Sein Vergehen nennt sich: Anlass zu Zweifeln an der Verfassungstreue.

Nicht bei uns!



Meinungsfreiheit in Welzheim
Und so schlagen unter Berufung auf diese untergerichtlichen Entscheidungen auch schon die untergeordneten Behörden zu: In Welzheim verbot das Landratsamt einen von einer VVN-BdA Kameradin angemeldeten Infostand gegen zunehmende Naziaktivitäten in dieser Region, weil auf einem Flugblatt zur Ankündigung dieses Infostandes ein Hakenkreuz als Mausefalle abgebildet war.
Eine daraufhin stattdessen angemeldete Kundgebung, die anders als ein Infostand ausdrücklich unter dem Schutz der Versammlungsfreiheit des Grundgesetzes steht, musste zwar genehmigt werden. Sie konnte aber ebenfalls nicht wie vorgesehen stattfinden, weil das Verteilen der Flugblätter und Broschüren mit der Mausefalle vom Landratsamt (nicht vom Richter!) ausdrücklich untersagt wurde. Das Symbol des Hakenkreuzes als Mausefalle ist übrigens das Logo einer Kampagne "Vorsicht Falle" die die IG Metall seit einigen Jahren zur Auseinandersetzung mit neofaschistischen Parolen und Organisationen führt.

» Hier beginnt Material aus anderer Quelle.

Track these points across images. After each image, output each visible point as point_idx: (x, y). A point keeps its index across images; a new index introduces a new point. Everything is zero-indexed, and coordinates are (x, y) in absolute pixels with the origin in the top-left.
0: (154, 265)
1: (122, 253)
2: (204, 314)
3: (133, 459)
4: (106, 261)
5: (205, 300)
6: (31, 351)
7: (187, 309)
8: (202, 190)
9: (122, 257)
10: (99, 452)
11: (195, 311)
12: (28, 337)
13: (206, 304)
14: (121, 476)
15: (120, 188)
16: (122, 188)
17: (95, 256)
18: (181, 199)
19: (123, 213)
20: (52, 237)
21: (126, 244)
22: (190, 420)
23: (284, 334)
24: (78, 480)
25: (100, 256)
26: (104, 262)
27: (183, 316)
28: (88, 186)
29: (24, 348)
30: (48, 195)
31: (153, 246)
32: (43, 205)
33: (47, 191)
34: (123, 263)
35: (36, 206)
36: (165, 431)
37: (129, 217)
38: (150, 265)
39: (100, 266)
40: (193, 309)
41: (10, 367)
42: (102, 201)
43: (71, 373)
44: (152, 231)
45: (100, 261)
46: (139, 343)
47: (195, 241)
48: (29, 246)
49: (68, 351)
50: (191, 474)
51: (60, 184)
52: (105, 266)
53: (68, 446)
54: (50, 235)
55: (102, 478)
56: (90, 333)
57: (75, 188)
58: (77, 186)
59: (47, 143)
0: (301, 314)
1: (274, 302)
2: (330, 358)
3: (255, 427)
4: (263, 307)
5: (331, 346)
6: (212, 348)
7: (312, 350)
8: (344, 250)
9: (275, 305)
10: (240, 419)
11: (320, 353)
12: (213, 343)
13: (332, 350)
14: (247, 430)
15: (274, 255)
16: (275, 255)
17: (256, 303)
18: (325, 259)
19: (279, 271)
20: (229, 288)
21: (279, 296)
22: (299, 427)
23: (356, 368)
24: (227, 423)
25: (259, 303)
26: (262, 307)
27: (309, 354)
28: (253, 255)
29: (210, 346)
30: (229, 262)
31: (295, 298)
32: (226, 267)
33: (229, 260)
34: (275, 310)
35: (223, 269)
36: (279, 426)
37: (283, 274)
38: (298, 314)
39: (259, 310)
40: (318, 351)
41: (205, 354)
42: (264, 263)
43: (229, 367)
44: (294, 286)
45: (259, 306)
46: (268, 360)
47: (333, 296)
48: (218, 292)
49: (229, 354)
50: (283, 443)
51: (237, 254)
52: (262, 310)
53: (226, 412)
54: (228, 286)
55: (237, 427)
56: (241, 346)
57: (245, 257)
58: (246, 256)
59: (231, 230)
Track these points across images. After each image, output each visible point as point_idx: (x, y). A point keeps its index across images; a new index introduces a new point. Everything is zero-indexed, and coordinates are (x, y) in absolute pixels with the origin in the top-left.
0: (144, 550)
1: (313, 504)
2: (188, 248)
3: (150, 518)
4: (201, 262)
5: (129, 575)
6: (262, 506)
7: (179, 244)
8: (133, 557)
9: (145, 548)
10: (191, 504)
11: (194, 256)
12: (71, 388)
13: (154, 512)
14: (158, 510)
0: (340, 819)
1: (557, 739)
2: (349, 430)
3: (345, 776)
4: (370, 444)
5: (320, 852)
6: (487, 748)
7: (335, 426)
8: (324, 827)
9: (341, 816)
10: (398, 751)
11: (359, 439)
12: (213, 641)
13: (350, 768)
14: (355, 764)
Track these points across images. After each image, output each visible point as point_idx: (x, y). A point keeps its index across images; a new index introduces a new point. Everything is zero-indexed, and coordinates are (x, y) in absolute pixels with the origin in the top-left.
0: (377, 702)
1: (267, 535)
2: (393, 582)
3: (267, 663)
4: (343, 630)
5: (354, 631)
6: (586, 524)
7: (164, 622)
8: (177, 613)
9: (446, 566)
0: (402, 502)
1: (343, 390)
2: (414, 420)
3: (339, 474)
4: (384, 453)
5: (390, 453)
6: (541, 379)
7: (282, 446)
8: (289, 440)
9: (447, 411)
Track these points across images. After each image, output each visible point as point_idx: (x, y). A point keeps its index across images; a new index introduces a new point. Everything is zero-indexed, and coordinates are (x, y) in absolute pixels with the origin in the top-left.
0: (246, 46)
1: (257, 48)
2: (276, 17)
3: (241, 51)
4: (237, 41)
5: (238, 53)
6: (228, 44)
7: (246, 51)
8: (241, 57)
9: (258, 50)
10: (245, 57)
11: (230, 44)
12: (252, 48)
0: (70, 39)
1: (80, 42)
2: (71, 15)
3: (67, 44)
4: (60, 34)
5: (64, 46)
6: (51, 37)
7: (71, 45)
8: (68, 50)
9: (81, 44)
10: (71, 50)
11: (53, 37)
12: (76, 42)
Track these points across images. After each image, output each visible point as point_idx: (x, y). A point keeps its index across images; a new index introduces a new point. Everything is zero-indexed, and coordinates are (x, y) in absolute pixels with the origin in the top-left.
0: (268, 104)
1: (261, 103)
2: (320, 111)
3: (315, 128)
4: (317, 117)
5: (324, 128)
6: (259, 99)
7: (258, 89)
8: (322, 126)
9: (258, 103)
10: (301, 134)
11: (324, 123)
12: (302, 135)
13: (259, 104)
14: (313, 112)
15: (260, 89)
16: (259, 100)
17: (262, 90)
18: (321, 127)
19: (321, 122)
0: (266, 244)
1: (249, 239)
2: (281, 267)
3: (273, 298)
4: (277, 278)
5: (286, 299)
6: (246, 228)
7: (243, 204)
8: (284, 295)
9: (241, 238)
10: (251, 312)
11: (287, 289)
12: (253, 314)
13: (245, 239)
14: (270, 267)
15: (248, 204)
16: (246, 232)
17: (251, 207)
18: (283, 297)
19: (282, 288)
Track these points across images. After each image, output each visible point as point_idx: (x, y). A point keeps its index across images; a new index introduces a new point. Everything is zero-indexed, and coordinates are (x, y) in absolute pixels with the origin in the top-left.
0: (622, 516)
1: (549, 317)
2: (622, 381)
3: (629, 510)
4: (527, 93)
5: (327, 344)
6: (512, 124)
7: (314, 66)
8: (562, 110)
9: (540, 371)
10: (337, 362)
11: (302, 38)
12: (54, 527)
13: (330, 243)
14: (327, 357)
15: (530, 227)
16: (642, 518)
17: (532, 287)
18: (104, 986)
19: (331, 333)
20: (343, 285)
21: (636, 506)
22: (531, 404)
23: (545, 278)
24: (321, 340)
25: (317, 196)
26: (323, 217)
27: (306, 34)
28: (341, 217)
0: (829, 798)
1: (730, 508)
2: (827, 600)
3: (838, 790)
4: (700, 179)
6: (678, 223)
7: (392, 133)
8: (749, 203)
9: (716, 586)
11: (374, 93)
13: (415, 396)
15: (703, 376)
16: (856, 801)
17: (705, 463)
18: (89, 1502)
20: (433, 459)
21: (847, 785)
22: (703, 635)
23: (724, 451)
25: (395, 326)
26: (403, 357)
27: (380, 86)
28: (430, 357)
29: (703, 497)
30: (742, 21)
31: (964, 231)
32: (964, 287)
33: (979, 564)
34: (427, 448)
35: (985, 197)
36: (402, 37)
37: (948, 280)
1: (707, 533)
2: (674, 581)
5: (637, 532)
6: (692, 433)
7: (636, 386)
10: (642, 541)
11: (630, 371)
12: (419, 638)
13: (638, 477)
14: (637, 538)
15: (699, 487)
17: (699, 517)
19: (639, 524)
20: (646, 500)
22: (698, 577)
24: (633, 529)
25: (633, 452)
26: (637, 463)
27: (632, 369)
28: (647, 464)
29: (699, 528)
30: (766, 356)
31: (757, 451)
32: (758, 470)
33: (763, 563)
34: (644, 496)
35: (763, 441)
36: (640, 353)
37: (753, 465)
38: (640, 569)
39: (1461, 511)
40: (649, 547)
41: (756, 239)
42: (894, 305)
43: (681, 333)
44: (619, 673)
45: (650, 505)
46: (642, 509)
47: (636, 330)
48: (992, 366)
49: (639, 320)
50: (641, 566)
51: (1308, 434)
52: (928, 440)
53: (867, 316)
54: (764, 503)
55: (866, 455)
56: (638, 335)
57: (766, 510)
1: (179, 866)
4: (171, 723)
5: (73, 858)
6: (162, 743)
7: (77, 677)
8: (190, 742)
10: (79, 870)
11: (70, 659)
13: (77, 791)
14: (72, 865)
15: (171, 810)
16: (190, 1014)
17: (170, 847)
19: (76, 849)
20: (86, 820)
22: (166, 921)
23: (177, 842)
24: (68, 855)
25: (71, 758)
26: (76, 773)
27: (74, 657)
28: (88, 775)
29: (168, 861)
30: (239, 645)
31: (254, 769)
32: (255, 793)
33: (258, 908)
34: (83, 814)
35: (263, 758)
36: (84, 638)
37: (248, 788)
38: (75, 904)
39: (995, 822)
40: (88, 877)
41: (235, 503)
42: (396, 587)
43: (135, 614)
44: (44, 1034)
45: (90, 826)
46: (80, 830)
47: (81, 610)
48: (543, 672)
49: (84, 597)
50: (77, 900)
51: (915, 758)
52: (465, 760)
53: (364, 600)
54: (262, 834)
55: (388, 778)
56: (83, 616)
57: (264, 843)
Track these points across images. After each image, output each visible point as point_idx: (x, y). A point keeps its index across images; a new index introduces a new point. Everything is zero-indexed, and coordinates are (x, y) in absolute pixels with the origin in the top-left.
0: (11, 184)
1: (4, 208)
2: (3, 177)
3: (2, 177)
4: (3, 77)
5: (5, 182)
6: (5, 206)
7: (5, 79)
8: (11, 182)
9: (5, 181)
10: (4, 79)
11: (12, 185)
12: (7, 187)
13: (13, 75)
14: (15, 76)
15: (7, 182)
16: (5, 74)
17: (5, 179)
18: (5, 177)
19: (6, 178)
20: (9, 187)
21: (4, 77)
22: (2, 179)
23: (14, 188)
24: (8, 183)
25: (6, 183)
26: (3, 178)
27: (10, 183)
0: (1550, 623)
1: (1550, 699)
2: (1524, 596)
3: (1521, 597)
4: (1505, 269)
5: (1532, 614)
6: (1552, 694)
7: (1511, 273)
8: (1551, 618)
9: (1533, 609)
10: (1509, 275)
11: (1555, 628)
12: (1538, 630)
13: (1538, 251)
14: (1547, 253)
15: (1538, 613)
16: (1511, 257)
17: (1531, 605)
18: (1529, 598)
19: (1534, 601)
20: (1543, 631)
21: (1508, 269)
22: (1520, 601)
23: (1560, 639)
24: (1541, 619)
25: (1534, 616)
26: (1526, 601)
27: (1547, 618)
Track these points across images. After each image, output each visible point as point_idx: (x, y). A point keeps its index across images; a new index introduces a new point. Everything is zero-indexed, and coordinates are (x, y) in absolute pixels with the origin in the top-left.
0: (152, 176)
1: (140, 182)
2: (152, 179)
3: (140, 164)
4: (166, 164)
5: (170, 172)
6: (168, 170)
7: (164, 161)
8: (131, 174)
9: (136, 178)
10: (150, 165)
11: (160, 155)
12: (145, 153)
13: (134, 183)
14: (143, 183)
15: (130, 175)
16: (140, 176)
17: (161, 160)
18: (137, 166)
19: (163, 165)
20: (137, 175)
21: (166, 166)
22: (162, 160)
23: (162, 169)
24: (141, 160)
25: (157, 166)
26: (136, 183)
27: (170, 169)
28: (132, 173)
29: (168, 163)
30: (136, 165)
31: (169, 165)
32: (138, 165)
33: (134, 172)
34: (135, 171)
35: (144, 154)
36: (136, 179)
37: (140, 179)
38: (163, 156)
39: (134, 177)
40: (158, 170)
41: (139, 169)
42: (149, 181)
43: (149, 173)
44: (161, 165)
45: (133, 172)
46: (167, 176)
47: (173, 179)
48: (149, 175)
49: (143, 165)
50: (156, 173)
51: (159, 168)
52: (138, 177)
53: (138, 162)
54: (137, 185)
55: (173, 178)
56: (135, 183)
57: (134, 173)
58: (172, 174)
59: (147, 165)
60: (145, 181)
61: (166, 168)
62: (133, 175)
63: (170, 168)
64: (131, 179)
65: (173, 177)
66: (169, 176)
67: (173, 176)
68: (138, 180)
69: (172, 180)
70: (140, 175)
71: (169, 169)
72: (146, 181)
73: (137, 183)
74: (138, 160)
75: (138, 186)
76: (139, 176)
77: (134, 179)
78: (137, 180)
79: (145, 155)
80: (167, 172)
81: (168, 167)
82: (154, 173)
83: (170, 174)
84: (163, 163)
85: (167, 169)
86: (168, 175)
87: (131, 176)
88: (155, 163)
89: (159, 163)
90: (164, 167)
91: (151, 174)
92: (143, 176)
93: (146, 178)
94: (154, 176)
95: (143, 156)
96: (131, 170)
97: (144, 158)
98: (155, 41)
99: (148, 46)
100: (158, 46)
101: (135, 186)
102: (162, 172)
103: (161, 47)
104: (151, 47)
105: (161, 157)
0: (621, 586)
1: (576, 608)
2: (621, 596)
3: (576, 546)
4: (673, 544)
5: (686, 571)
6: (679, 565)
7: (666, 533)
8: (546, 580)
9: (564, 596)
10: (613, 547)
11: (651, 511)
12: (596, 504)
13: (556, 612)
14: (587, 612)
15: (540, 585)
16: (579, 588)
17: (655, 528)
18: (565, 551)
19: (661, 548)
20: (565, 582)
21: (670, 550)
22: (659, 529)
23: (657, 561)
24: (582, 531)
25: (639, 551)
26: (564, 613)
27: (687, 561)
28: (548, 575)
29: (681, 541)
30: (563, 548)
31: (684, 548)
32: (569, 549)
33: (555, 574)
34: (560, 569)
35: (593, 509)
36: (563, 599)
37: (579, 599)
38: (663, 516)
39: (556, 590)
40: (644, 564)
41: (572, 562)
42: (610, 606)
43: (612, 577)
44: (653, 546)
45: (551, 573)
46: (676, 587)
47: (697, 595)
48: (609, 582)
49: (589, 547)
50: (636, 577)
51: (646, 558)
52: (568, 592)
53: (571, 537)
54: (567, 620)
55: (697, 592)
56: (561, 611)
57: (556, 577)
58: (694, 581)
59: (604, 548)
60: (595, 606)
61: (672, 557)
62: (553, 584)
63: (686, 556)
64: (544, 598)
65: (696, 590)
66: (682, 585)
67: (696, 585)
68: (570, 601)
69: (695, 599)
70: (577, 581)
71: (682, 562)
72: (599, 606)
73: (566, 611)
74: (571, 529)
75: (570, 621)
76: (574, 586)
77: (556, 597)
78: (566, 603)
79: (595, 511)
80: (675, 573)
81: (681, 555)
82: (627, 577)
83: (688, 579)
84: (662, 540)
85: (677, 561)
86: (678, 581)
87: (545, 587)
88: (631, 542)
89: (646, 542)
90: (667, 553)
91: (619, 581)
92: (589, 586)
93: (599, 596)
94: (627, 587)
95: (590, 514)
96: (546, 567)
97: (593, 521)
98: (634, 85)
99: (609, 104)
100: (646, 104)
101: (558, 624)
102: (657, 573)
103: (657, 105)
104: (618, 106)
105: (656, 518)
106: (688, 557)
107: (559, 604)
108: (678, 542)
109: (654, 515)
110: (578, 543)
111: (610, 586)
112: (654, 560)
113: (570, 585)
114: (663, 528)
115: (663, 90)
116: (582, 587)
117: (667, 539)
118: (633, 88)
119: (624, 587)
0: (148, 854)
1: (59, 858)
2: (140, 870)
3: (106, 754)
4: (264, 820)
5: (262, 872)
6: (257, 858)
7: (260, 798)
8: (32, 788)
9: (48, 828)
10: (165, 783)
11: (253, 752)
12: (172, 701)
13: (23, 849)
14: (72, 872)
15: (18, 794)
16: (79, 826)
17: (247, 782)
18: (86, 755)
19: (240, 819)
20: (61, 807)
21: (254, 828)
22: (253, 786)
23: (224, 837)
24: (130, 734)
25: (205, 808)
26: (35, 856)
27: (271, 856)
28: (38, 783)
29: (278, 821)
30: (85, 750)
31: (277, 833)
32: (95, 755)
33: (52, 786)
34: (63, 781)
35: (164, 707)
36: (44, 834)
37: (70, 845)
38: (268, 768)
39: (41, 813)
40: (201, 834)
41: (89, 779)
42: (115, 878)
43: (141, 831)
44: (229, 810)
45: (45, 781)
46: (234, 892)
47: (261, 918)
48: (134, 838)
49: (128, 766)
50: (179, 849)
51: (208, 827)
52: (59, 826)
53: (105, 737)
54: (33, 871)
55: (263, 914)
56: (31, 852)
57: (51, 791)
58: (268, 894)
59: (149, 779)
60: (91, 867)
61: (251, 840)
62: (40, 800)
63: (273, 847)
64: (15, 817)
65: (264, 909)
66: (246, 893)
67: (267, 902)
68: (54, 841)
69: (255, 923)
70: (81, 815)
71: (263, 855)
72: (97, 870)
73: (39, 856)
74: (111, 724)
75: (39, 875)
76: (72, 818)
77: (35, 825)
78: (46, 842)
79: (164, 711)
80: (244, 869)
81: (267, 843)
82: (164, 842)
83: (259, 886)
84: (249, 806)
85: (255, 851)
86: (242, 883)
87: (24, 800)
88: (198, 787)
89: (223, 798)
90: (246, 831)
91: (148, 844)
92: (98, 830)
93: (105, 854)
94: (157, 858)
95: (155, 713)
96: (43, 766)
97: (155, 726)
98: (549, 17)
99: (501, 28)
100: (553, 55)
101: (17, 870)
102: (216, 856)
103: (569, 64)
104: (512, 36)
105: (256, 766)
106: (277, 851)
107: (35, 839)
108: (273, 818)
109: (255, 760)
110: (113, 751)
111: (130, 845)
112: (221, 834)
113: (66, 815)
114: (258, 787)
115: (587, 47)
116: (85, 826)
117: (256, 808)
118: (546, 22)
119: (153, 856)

Entscheidung über Demokratie

So schaffen es Behörden und Justiz, die so oft geforderte politisch-inhaltliche Auseinandersetzung mit Faschismus und Neofaschismus behördlich zu zensierten und damit zu verhindern. Diese administrative Verhinderung der öffentlich geführten politischen Diskussion trifft das Wesen der Demokratie. Hat die Entscheidung des Landgericht Stuttgart, das die Rechtmäßigkeit des Durchsuchungsbeschlusses gegen den Nix-Gut-Versand bestätigt hat, Bestand, so würde dies eine neue Qualität der Rechtsentwicklung in diesem Land bedeuten, die in ihrer Bedeutung kaum überschätzt werden kann. Jürgen K. vom Nix-Gut-Versand hat angekündigt, er werde sich auf den Marsch durch die Instanzen machen. Zu Recht befürchten er und seine Anwälte, dass die Staatsanwaltschaft Stuttgart wohl ein Grundsatzurteil zu der Thematik erwirken will. Auch Patrick H. will gegen seine Verurteilung Berufung einlegen.
Selbstverständlich wird auch Widerspruch gegen Infostandverbot und Versammlungsbescheid in Welzheim eingelegt.
Es wird in der nächsten Zeit darauf ankommen, Solidarität mit den Betroffenen zu organisieren und - möglichst über die Grenzen der Bundesrepublik hinaus - öffentlichen Druck zu entfalten. Die Entscheidung darüber, ob Protest und Widerstand gegen Rassismus, Faschismus und Krieg in diesem Lande stattfindet und legal bleibt ist eine Entscheidung über die Demokratie schlechthin. Und diese Entscheidung sollte niemand, das lehrt die Geschichte der Weimarer Republik, und so steht es in Artikel 20 (Widerstandsrecht) des Grundgesetzes, Behörden und Gerichten alleine überlassen!